Selon la Première ministre, madame Elisabeth Borne, aucune difficulté liée au port de la « abaya » n’a été constatée ce premier jour de la rentrée scolaire. Cependant, les conséquences de la note interne adressée par le ministre de l’éducation nationale, M. Gabriel Attal, aux chefs d’établissements concernant l’interdiction de la « abaya » risquent d’alimenter l’actualité des prochaines semaines. L’absence, dans cette note administrative, d’une définition claire de ce vêtement créée de fait une situation floue et une insécurité juridique.
En effet, dans les médias, certains ont affirmé qu’il était possible de différencier une « abaya » d’une robe longue « en fonction du contexte ». Le CFCM est plus que perplexe face à ce genre de déclarations. Si une jeune fille récuse l’aspect religieux de sa robe longue, au nom de quoi et sur quoi se basera ce « contexte » ? S’agit-il de mettre en place un contrôle au faciès arbitraire ? Les critères qui seront utilisés ne risquent-ils pas de se fonder sur l’origine supposée, le nom de famille ou la couleur de peau ?
Le CFCM ne défend pas le port de la « abaya » ou de la robe longue en soi. Cependant, il craint qu’on puisse arriver à la situation ubuesque, inédite et choquante ou dans une même classe, une robe longue pourra être portée par une jeune fille car prétendument « non musulmane », et que cette même robe sera interdite à sa camarade de classe car un « certain contexte » supposerait qu’elle soit « musulmane ».
Le CFCM tient à exprimer son inquiétude face à ces risques élevés de discriminations envers des jeunes filles en raison de leur « appartenance supposée » à la religion musulmane. Fidèle à son engagement dans la lutte contre toutes les formes de discrimination, et conformément à ses missions et à ses engagements, il se réserve le droit de saisir le Conseil d’État si l’application concrète de cette mesure d’interdiction aboutissait à des formes de discrimination.
Dans sa tradition constante, le CFCM a toujours eu un attachement particulier au respect du droit en vigueur qui est le fondement de la République et de la vie en société. C’est pourquoi il condamne tous les appels à la désobéissance et rejette le prosélytisme quelle qu’en soit la forme.
Par ailleurs, le CFCM a écouté avec attention les témoignages des premières concernées et a constaté une multitude de causes menant au port de ce type de vêtement, c’est pourquoi il rejette toute forme de généralisation.

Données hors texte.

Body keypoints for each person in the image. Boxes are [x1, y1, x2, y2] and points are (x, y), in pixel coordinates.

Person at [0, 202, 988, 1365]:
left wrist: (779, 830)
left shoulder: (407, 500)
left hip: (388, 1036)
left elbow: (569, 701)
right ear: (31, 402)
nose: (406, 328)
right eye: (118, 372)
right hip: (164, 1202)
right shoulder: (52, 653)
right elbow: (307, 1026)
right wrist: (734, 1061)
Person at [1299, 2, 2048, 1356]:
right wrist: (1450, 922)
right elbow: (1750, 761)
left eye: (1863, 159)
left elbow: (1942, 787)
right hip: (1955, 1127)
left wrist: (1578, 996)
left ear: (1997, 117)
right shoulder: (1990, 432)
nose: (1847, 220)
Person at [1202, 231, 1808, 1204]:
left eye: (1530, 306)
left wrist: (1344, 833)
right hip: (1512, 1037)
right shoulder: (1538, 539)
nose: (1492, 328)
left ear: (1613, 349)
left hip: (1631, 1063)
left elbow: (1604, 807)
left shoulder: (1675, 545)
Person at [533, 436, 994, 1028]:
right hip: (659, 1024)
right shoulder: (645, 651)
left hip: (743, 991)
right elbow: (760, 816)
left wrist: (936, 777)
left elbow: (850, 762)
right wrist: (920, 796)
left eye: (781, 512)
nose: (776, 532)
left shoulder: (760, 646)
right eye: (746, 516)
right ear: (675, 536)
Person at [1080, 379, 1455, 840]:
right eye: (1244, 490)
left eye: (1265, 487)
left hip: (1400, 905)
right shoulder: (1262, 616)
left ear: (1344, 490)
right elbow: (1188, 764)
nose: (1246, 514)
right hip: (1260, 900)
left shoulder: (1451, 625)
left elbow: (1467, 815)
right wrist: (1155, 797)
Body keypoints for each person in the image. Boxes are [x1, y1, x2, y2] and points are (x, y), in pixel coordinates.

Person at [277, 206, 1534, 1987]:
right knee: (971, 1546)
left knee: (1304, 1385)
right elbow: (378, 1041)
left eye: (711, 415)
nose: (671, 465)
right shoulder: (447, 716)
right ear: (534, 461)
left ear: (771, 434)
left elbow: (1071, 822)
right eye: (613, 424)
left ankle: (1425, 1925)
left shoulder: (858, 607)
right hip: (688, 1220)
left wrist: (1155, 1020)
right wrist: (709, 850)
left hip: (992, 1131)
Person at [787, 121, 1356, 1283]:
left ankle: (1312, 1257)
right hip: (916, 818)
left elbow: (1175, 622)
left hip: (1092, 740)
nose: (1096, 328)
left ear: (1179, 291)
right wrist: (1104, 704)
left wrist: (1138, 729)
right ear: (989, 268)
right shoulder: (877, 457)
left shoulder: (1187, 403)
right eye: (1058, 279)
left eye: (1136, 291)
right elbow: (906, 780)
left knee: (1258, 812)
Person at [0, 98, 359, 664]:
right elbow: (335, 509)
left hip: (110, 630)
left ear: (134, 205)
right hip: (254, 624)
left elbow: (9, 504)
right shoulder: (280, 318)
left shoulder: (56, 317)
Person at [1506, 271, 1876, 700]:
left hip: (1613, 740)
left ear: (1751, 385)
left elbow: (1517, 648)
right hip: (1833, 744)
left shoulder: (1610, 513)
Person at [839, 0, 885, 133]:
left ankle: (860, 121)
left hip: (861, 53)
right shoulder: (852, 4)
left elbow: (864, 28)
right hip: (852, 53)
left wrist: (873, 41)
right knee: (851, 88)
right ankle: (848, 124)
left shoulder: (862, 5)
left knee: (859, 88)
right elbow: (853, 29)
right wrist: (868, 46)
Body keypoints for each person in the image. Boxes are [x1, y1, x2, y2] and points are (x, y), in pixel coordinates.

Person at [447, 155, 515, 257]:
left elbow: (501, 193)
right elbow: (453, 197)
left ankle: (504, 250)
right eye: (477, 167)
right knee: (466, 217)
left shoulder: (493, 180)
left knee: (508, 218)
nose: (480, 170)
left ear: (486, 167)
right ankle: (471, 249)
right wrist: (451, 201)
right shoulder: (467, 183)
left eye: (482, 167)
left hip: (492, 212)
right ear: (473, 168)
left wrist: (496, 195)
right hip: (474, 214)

Certaines jeunes filles affirment porter la « abaya » en pensant qu’il s’agit d’un vêtement religieux. Le CFCM leur rappelle que la « abaya » n’a jamais été un vêtement ou une prescription religieuse.
D’autre jeunes filles ou garçons, à l’âge de l’adolescence, peuvent adopter des tendances vestimentaires par défi, contestation ou par rébellion à l’égard de l’autorité de manière générale. Le CFCM tient à rappeler aux élèves de confession musulmane, que s’abstenir de toute ostentation ou attitude provocatrice et faire preuve de bienséance sont au cœur de toute foi sincère.
Enfin, de nombreuses jeunes filles, adeptes ou non d’une religion, choisissent librement de porter des robes longues par « style » ou effet de mode, par culture ou tradition, ou pour toute autre raison personnelle, loin de toute volonté de provoquer. En tant que citoyens, les membres du CFCM déplorent que ces jeunes là puissent désormais, à une période clé de leur vie, se sentir blessées, contraintes, et lésées dans leurs libertés individuelles, et plus particulièrement si leur libre choix venait à être entravé arbitrairement.
Le CFCM a confiance dans le corps éducatif de notre pays et dans sa capacité à établir un dialogue serein et intelligent avec les élèves. C’est par le dialogue et la pédagogie que l’école peut se préserver de toute tension préjudiciable à ses nobles missions, et à promouvoir, plus qu’ailleurs, le savoir vivre ensemble.